About the IUCN and its Red list

  • Established in 1964, the International Union for Conservation of Nature’s (IUCN) Red List of Threatened Species has evolved to become the world’s most comprehensive information source on the global extinction risk status of animal, fungus and plant species.
  • The IUCN Red List is a critical indicator of the health of the world’s biodiversity.  It provides information about range, population size, habitat and ecology, use and/or trade, threats, and conservation actions that will help inform necessary conservation decisions.
  • The IUCN Red List is used by government agencies, wildlife departments, conservation-related non-governmental organisations (NGOs), natural resource planners, educational organisations, students, and the business community. 

The main objectives are:

  1. Identification and documentation of endangered species.
  2. Providing a global index of the decline of biodiversity.
  3. Developing awareness about the importance of threatened biodiversity.
  4. Defining conservation priorities at the local level and guiding conservation action.

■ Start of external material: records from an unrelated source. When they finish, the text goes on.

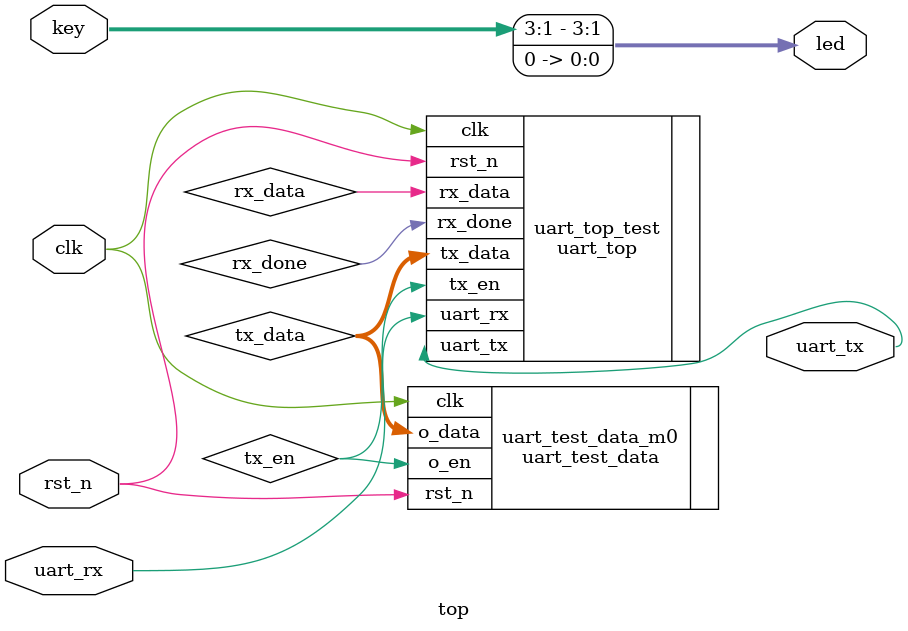
<source format=v>

 module top(
input                       clk,
input                       rst_n,
input		[3:1]			key,
output			            uart_tx,
input			            uart_rx,
output       [3:0]            led

                     
);

assign	led	=	{key,1'b0};

wire	[7:0]	tx_data;
wire			tx_en;			

uart_top 
#(
	.SYS_CLK_FRP	(	50_000_000	),
	.BAUDRATE		(	9600    	)
)
uart_top_test
(
	.clk			(	clk		),
	.rst_n			(	rst_n		),	
	
	.tx_data		(	tx_data		),		//input
	.tx_en			(	tx_en		),		//input
	.uart_tx		(	uart_tx		),		//output
					
	.rx_data		(	rx_data		),		//output	
	.rx_done		(	rx_done		),		//output
	.uart_rx		(	uart_rx		)		//input
);

uart_test_data uart_test_data_m0 
(
    .clk			(	clk					),
    .rst_n			(	rst_n				),   
    .o_en			(	tx_en				),
	.o_data			(	tx_data				)    

);


endmodule
</source>
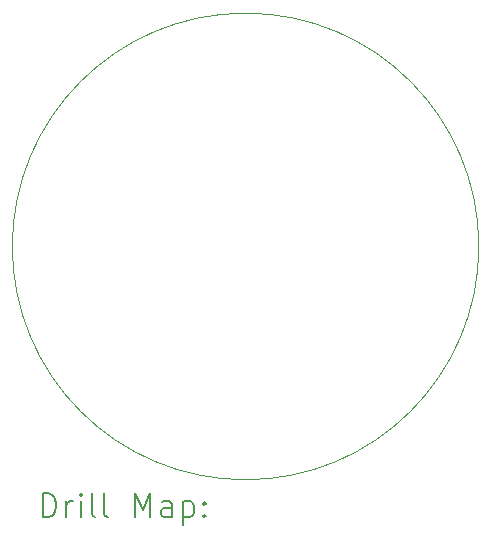
<source format=gbr>
%TF.GenerationSoftware,KiCad,Pcbnew,7.0.5*%
%TF.CreationDate,2024-01-30T00:46:46+01:00*%
%TF.ProjectId,DelaySw,44656c61-7953-4772-9e6b-696361645f70,rev?*%
%TF.SameCoordinates,Original*%
%TF.FileFunction,Drillmap*%
%TF.FilePolarity,Positive*%
%FSLAX45Y45*%
G04 Gerber Fmt 4.5, Leading zero omitted, Abs format (unit mm)*
G04 Created by KiCad (PCBNEW 7.0.5) date 2024-01-30 00:46:46*
%MOMM*%
%LPD*%
G01*
G04 APERTURE LIST*
%ADD10C,0.100000*%
%ADD11C,0.200000*%
G04 APERTURE END LIST*
D10*
X6289006Y-4203700D02*
G75*
G03*
X6289006Y-4203700I-1975122J0D01*
G01*
D11*
X2594539Y-6495305D02*
X2594539Y-6295305D01*
X2594539Y-6295305D02*
X2642158Y-6295305D01*
X2642158Y-6295305D02*
X2670730Y-6304829D01*
X2670730Y-6304829D02*
X2689777Y-6323877D01*
X2689777Y-6323877D02*
X2699301Y-6342924D01*
X2699301Y-6342924D02*
X2708825Y-6381020D01*
X2708825Y-6381020D02*
X2708825Y-6409591D01*
X2708825Y-6409591D02*
X2699301Y-6447686D01*
X2699301Y-6447686D02*
X2689777Y-6466734D01*
X2689777Y-6466734D02*
X2670730Y-6485782D01*
X2670730Y-6485782D02*
X2642158Y-6495305D01*
X2642158Y-6495305D02*
X2594539Y-6495305D01*
X2794539Y-6495305D02*
X2794539Y-6361972D01*
X2794539Y-6400067D02*
X2804063Y-6381020D01*
X2804063Y-6381020D02*
X2813587Y-6371496D01*
X2813587Y-6371496D02*
X2832634Y-6361972D01*
X2832634Y-6361972D02*
X2851682Y-6361972D01*
X2918349Y-6495305D02*
X2918349Y-6361972D01*
X2918349Y-6295305D02*
X2908825Y-6304829D01*
X2908825Y-6304829D02*
X2918349Y-6314353D01*
X2918349Y-6314353D02*
X2927872Y-6304829D01*
X2927872Y-6304829D02*
X2918349Y-6295305D01*
X2918349Y-6295305D02*
X2918349Y-6314353D01*
X3042158Y-6495305D02*
X3023111Y-6485782D01*
X3023111Y-6485782D02*
X3013587Y-6466734D01*
X3013587Y-6466734D02*
X3013587Y-6295305D01*
X3146920Y-6495305D02*
X3127872Y-6485782D01*
X3127872Y-6485782D02*
X3118349Y-6466734D01*
X3118349Y-6466734D02*
X3118349Y-6295305D01*
X3375492Y-6495305D02*
X3375492Y-6295305D01*
X3375492Y-6295305D02*
X3442158Y-6438163D01*
X3442158Y-6438163D02*
X3508825Y-6295305D01*
X3508825Y-6295305D02*
X3508825Y-6495305D01*
X3689777Y-6495305D02*
X3689777Y-6390544D01*
X3689777Y-6390544D02*
X3680253Y-6371496D01*
X3680253Y-6371496D02*
X3661206Y-6361972D01*
X3661206Y-6361972D02*
X3623111Y-6361972D01*
X3623111Y-6361972D02*
X3604063Y-6371496D01*
X3689777Y-6485782D02*
X3670730Y-6495305D01*
X3670730Y-6495305D02*
X3623111Y-6495305D01*
X3623111Y-6495305D02*
X3604063Y-6485782D01*
X3604063Y-6485782D02*
X3594539Y-6466734D01*
X3594539Y-6466734D02*
X3594539Y-6447686D01*
X3594539Y-6447686D02*
X3604063Y-6428639D01*
X3604063Y-6428639D02*
X3623111Y-6419115D01*
X3623111Y-6419115D02*
X3670730Y-6419115D01*
X3670730Y-6419115D02*
X3689777Y-6409591D01*
X3785015Y-6361972D02*
X3785015Y-6561972D01*
X3785015Y-6371496D02*
X3804063Y-6361972D01*
X3804063Y-6361972D02*
X3842158Y-6361972D01*
X3842158Y-6361972D02*
X3861206Y-6371496D01*
X3861206Y-6371496D02*
X3870730Y-6381020D01*
X3870730Y-6381020D02*
X3880253Y-6400067D01*
X3880253Y-6400067D02*
X3880253Y-6457210D01*
X3880253Y-6457210D02*
X3870730Y-6476258D01*
X3870730Y-6476258D02*
X3861206Y-6485782D01*
X3861206Y-6485782D02*
X3842158Y-6495305D01*
X3842158Y-6495305D02*
X3804063Y-6495305D01*
X3804063Y-6495305D02*
X3785015Y-6485782D01*
X3965968Y-6476258D02*
X3975492Y-6485782D01*
X3975492Y-6485782D02*
X3965968Y-6495305D01*
X3965968Y-6495305D02*
X3956444Y-6485782D01*
X3956444Y-6485782D02*
X3965968Y-6476258D01*
X3965968Y-6476258D02*
X3965968Y-6495305D01*
X3965968Y-6371496D02*
X3975492Y-6381020D01*
X3975492Y-6381020D02*
X3965968Y-6390544D01*
X3965968Y-6390544D02*
X3956444Y-6381020D01*
X3956444Y-6381020D02*
X3965968Y-6371496D01*
X3965968Y-6371496D02*
X3965968Y-6390544D01*
M02*

</source>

Every four years, IUCN convenes the IUCN World Conservation Congress to set the global conservation agenda.

 

About the criteria for the IUCN Red List

The IUCN system uses a set of five quantitative criteria to assess the extinction risk of a given species. In general, these criteria consider:

  1. The rate of population decline.
  2. The geographic range.
  3. Whether the species already possesses a small population size.
  4. Whether the species is very small or lives in a restricted area.
  5. Whether the results of a quantitative analysis indicate a high probability of extinction in the wild.